About this exercise:
Each line of the listing where "textSize" appears should be reported.

--- Entries provided ---

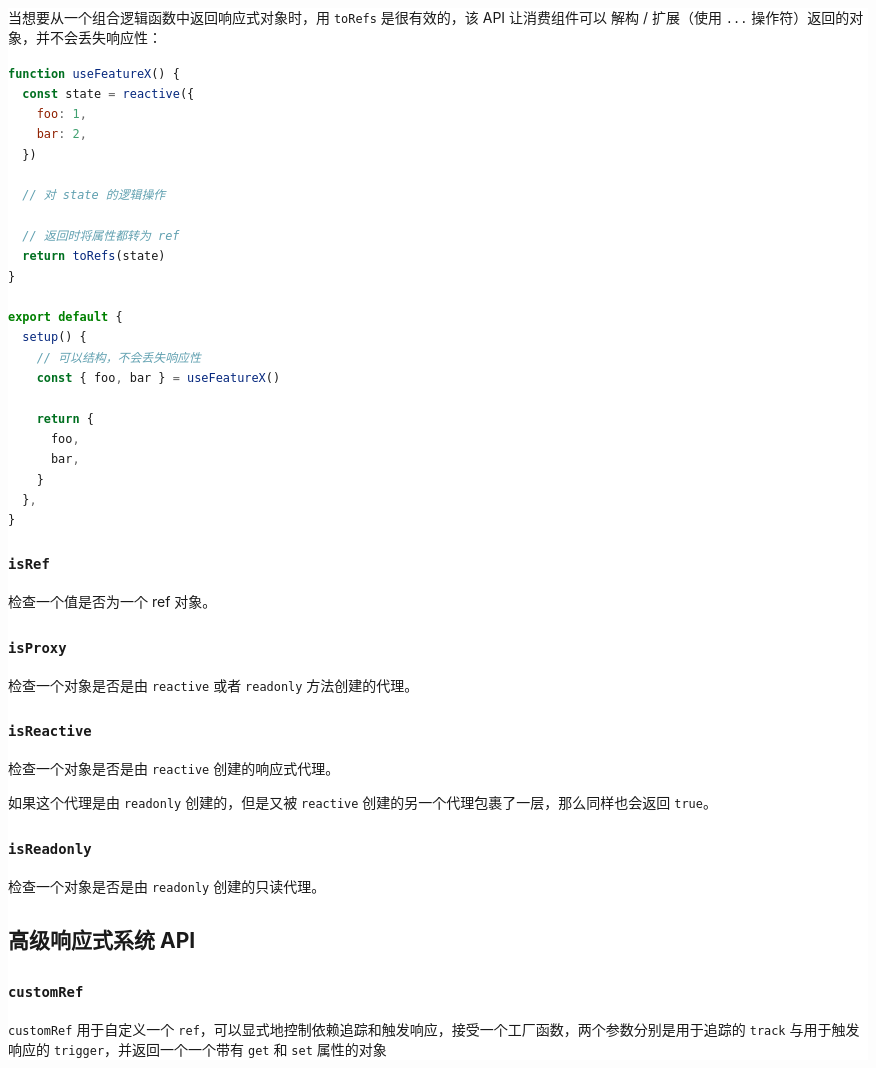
 ```js
```

当想要从一个组合逻辑函数中返回响应式对象时，用 `toRefs` 是很有效的，该 API 让消费组件可以 解构 / 扩展（使用 `...` 操作符）返回的对象，并不会丢失响应性：

```js
function useFeatureX() {
  const state = reactive({
    foo: 1,
    bar: 2,
  })

  // 对 state 的逻辑操作

  // 返回时将属性都转为 ref
  return toRefs(state)
}

export default {
  setup() {
    // 可以结构，不会丢失响应性
    const { foo, bar } = useFeatureX()

    return {
      foo,
      bar,
    }
  },
}
```

### `isRef`

检查一个值是否为一个 ref 对象。

### `isProxy`

检查一个对象是否是由 `reactive` 或者 `readonly` 方法创建的代理。

### `isReactive`

检查一个对象是否是由 `reactive` 创建的响应式代理。

如果这个代理是由 `readonly` 创建的，但是又被 `reactive` 创建的另一个代理包裹了一层，那么同样也会返回 `true`。

### `isReadonly`

检查一个对象是否是由 `readonly` 创建的只读代理。

## 高级响应式系统 API

### `customRef`

`customRef` 用于自定义一个 `ref`，可以显式地控制依赖追踪和触发响应，接受一个工厂函数，两个参数分别是用于追踪的 `track` 与用于触发响应的 `trigger`，并返回一个一个带有 `get` 和 `set` 属性的对象
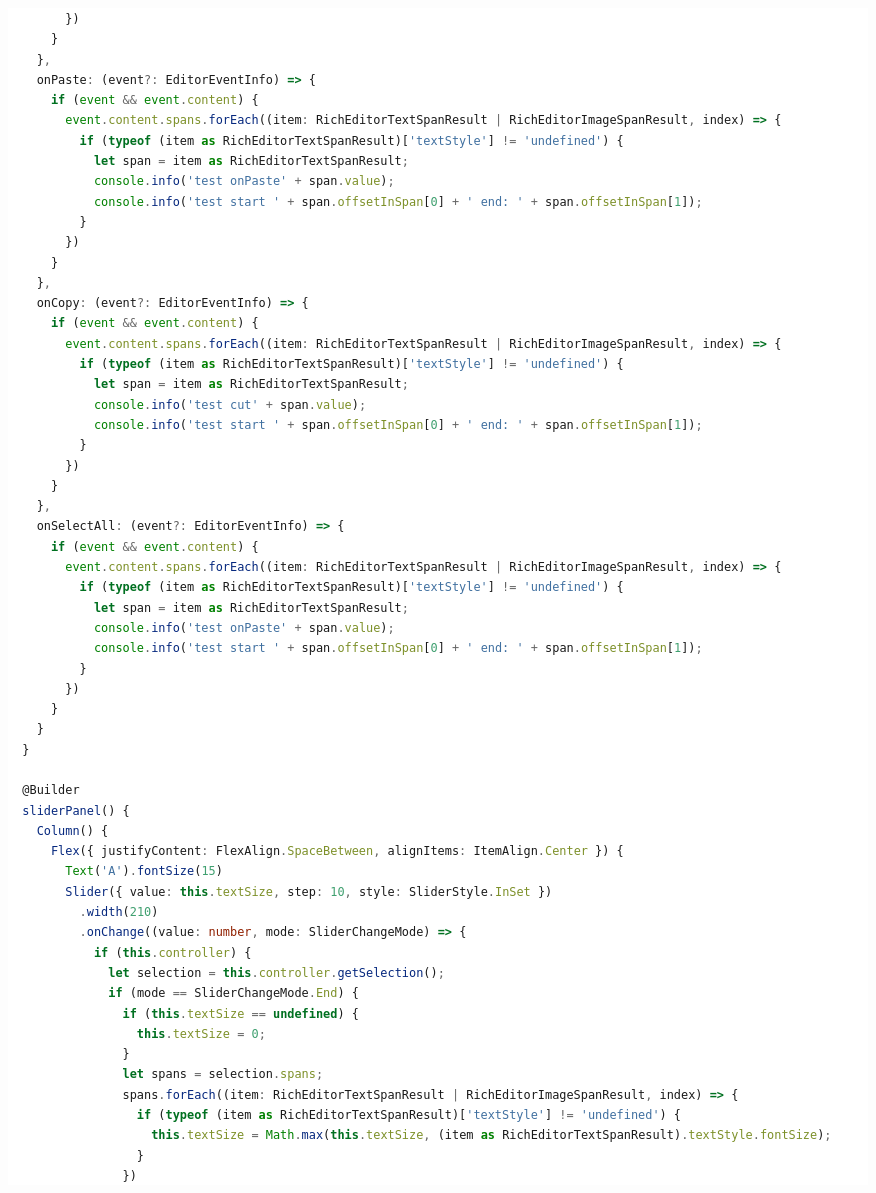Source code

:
```ts
        })
      }
    },
    onPaste: (event?: EditorEventInfo) => {
      if (event && event.content) {
        event.content.spans.forEach((item: RichEditorTextSpanResult | RichEditorImageSpanResult, index) => {
          if (typeof (item as RichEditorTextSpanResult)['textStyle'] != 'undefined') {
            let span = item as RichEditorTextSpanResult;
            console.info('test onPaste' + span.value);
            console.info('test start ' + span.offsetInSpan[0] + ' end: ' + span.offsetInSpan[1]);
          }
        })
      }
    },
    onCopy: (event?: EditorEventInfo) => {
      if (event && event.content) {
        event.content.spans.forEach((item: RichEditorTextSpanResult | RichEditorImageSpanResult, index) => {
          if (typeof (item as RichEditorTextSpanResult)['textStyle'] != 'undefined') {
            let span = item as RichEditorTextSpanResult;
            console.info('test cut' + span.value);
            console.info('test start ' + span.offsetInSpan[0] + ' end: ' + span.offsetInSpan[1]);
          }
        })
      }
    },
    onSelectAll: (event?: EditorEventInfo) => {
      if (event && event.content) {
        event.content.spans.forEach((item: RichEditorTextSpanResult | RichEditorImageSpanResult, index) => {
          if (typeof (item as RichEditorTextSpanResult)['textStyle'] != 'undefined') {
            let span = item as RichEditorTextSpanResult;
            console.info('test onPaste' + span.value);
            console.info('test start ' + span.offsetInSpan[0] + ' end: ' + span.offsetInSpan[1]);
          }
        })
      }
    }
  }

  @Builder
  sliderPanel() {
    Column() {
      Flex({ justifyContent: FlexAlign.SpaceBetween, alignItems: ItemAlign.Center }) {
        Text('A').fontSize(15)
        Slider({ value: this.textSize, step: 10, style: SliderStyle.InSet })
          .width(210)
          .onChange((value: number, mode: SliderChangeMode) => {
            if (this.controller) {
              let selection = this.controller.getSelection();
              if (mode == SliderChangeMode.End) {
                if (this.textSize == undefined) {
                  this.textSize = 0;
                }
                let spans = selection.spans;
                spans.forEach((item: RichEditorTextSpanResult | RichEditorImageSpanResult, index) => {
                  if (typeof (item as RichEditorTextSpanResult)['textStyle'] != 'undefined') {
                    this.textSize = Math.max(this.textSize, (item as RichEditorTextSpanResult).textStyle.fontSize);
                  }
                })
```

---

Solution for this exercise:
        Slider({ value: this.textSize, step: 10, style: SliderStyle.InSet })
                if (this.textSize == undefined) {
                  this.textSize = 0;
                    this.textSize = Math.max(this.textSize, (item as RichEditorTextSpanResult).textStyle.fontSize);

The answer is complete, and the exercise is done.